### Bagian Dokumen ###

Mohon tunggu...
KOMENTAR
Money

Ramadhan sebagai Momentum Syiar Ekonomi Islam

24 Juni 2015   18:20 Diperbarui: 24 Juni 2015   22:26 457 0
Ramadhan sebagai momentum syiar ekonomi Islamharus diteguhkan. Selama ini Ramadh
an adalah bulan yang selalu dinanti oleh umat Islam. Bukan hanya karena setelah Ramadhan ada Lebaran, akan tetapi juga karena banyaknya tradisi yang hanya ada di bulan suci, salah sattunya adalah tradisi “posonan” di pondok pesantren. Jauh sebelum ada gerakan ayo Mondok pun banyak orang berbondong-bondong untuk “ngalap berkah” di pesantren. Pondok pesantren bukanlah tempat yang baru bagi masyarakat muslim di Indonesia, Pesantren adalah tempat menimba ilmu agama sejak pertama kali kehadiran Islam di Indonesia dan sangat identik dengan khas belajar yang tradisional dengan ilmu-ilmu salaf yang diajarkan.

Banyak orang kemudian berlomba-lomba untuk mengadakan kegiatan yang berbau agama, Mulai dari “Ngaji”, tadarus bersama, sholat tarowih, kultum dan kegiatan-kegiatan khas Pondok pesantren lainnya. Dari berbagai kegiatan tersebut, muncul kajian-kajian mengenai ilmu agama khususnya tentang hubungan manusia dengan Tuhannya. 

Namun yang menjadi catatan disini adalah kajian-kajian yang banyak dikembangkan masih terbatas mengenai ibadah, sangat sedikti sekali ceramah-ceramah atau pun kultum membahas tentang muamalah padahal banyak sekali kitab-kitab kuning yang berisikan tentang hubungan manusia dengan sesama dalam hal muamalah yang kemudian pada era sekarang sangat krusial untuk didiskusikan.

Katakan saja salah satunya tentang isu ekonomi Islam, tentu ini bukanlah sesuatu yang baru bagi beberapa kalangan, namun sayangnya isu itu kemudian hanya menjadi isu ekslusif yang menjadi konsumsi bangku-bangku formal tanpa menyentuh lapisan masyarakat yang menjadi fokus dalam sistem tersebut.

Dari sanalah kemudian muncul gagasan untuk memperkenalkan ekonomi Islam ke berbagai kalangan baik di bangku formal maupun informal. Terdapat Hal yang sangat menarik dari agenda tersebut yakni adanya ngaji ekonomi Islam yang mulai marak dilakukan oleh berbagai kalangan, mulai dari OJK (Otoritas Jasa Keuangan) sampai kelompok-kelompok Studi Ekonomi Islam. Mungkin kedengarannya agak aneh ketika mendengar kajian ekonomi yang masuk ke pesantren atau sebagai bahan ceramah dan kultum mengingat pesantren adalah tempat mengaji kitab-kitab kuning dan teman-temannya.

### Data Acuan ###

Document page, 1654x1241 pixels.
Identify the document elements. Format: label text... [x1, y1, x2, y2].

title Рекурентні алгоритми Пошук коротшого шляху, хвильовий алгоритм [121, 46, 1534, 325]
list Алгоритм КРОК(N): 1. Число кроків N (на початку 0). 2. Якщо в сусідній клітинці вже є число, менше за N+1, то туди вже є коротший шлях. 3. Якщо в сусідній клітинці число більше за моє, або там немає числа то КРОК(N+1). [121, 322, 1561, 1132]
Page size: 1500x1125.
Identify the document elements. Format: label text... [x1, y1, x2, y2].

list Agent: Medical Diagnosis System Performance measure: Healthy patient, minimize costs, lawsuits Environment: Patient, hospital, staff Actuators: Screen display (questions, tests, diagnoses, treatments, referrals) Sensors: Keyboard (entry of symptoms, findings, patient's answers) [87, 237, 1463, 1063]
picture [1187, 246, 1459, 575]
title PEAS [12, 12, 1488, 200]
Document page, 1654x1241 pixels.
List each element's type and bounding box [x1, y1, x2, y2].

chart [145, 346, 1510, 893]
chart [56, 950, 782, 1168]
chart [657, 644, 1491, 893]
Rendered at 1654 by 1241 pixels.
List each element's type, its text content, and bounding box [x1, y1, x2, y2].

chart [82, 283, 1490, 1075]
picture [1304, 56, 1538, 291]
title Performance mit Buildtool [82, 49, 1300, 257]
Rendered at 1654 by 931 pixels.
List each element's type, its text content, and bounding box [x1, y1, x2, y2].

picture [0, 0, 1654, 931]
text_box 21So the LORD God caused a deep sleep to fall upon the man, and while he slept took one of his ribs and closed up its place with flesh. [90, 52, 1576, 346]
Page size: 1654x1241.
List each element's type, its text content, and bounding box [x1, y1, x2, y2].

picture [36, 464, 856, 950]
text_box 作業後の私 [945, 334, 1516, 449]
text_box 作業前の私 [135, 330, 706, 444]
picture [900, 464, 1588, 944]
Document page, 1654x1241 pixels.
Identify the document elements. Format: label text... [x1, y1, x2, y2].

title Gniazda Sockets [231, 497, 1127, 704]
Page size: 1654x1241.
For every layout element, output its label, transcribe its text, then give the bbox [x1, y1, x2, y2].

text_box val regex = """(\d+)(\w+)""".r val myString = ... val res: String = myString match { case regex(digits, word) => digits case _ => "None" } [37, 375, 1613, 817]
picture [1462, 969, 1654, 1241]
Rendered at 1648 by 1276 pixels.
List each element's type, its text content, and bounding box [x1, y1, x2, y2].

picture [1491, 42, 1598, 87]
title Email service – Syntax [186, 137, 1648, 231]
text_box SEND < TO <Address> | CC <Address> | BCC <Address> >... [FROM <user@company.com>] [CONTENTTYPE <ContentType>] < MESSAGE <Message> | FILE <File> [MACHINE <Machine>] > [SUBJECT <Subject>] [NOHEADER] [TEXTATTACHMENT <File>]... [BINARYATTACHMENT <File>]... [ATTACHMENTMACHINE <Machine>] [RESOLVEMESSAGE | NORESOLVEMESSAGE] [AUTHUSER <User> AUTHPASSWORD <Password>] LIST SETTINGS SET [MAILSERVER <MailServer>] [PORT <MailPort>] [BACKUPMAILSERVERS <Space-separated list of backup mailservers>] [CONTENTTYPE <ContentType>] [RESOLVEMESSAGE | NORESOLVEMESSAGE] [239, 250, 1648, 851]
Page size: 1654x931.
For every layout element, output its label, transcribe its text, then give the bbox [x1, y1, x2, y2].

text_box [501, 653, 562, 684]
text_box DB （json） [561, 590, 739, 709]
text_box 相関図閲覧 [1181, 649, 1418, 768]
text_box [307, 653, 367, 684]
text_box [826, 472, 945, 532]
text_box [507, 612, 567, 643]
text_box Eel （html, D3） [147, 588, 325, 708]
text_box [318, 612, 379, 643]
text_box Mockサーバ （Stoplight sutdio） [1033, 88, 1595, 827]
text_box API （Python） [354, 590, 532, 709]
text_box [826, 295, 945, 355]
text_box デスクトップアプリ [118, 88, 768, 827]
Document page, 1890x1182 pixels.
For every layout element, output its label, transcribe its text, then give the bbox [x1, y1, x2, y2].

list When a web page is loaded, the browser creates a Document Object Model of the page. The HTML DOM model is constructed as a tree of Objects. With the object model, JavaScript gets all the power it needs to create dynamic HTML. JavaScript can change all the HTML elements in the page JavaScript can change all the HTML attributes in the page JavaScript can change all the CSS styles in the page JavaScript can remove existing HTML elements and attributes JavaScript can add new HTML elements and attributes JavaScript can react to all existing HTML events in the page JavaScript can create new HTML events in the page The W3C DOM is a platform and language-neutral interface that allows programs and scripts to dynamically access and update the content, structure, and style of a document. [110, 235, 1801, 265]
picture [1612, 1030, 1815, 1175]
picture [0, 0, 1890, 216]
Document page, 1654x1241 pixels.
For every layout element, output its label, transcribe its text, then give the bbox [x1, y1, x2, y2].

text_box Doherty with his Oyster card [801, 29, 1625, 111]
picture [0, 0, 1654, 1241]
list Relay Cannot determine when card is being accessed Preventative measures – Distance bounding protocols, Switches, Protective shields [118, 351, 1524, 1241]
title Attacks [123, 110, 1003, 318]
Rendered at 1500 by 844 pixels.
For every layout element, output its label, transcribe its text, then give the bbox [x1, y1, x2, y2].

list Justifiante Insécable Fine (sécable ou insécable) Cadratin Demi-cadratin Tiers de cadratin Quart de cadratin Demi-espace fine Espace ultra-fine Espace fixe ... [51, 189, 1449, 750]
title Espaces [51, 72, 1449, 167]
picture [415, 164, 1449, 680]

###

Soal dan Tugas:
**1)** Ubahlah bentangan catatan dari baris yang memuat "Page size: 1654x931." sampai dengan baris yang memuat "text_box Mockサーバ （Stoplight" (keduanya ikut) menjadi daftar JSON berisi string, satu string untuk setiap baris, tanpa baris kosong.
**2)** Lanjutkan artikel tentang Ramadhan sebagai momentum syiar ekonomi Islam mulai dari kalimat terakhirnya.
Artikel dan catatan di atas diambil dari sumber yang berlainan.

Hasil:
**1)**
[
  "Page size: 1654x931.",
  "For every layout element, output its label, transcribe its text, then give the bbox [x1, y1, x2, y2].",
  "text_box [501, 653, 562, 684]",
  "text_box DB （json） [561, 590, 739, 709]",
  "text_box 相関図閲覧 [1181, 649, 1418, 768]",
  "text_box [307, 653, 367, 684]",
  "text_box [826, 472, 945, 532]",
  "text_box [507, 612, 567, 643]",
  "text_box Eel （html, D3） [147, 588, 325, 708]",
  "text_box [318, 612, 379, 643]",
  "text_box Mockサーバ （Stoplight sutdio） [1033, 88, 1595, 827]"
]

**2)**
Pesantren dan Pertumbuhan Ekonomi Islam di Indonesia
Menurut kepala pusat pengembangan penelitian dan pendidikan pelatihan kementrian agama H.Abdul Jamil, jumlah santri pondok pesantren di 33 provinsi di seluruh indonesia mencapai 3,65 juta yang tersebar di 25.000 pesantren (Republika 19/0711). Dengan potensi Sumber daya Insani yang sangat besar, diharapkan Pondok pesantren bisa menjadi lokomtif dalam membumikan ekonomi islam, lebih-lebih pondok pesantren adalah tempat dimana kajian-kajian syariat islam diajarkan sudah barang tentu jika Ekonomi Islam selayaknya berkembang dari sana.

Ekonomi Islam mengalami perkembangan yang sangat pesat di Indonesia. Hal ini terbukti dengan maraknya pendirian lembaga-lembaga keuangan yang berbasis syariah. Data statistik perbankan syariah per Maret 2015, terdapat 12 Bank Umum Syariah dengan jumlah Kantor 2.138 dan jumlah pegawai mencapai 49.101 orang, sedangkan Unit Usaha Syariah yang dimiliki oleh bank konvensional sebanyak 22 unit dengan jumlah kantor 325 total pegawai mencapai 4.591 orang, dan BPRS 162 dengan jumlah kantor 671 yang memiliki pegawai mencapai 4.642 orang. Hingga Februari 2015, total aset perbankan syariah mencapai Rp 264, 813 triliun (www.bi.go.id).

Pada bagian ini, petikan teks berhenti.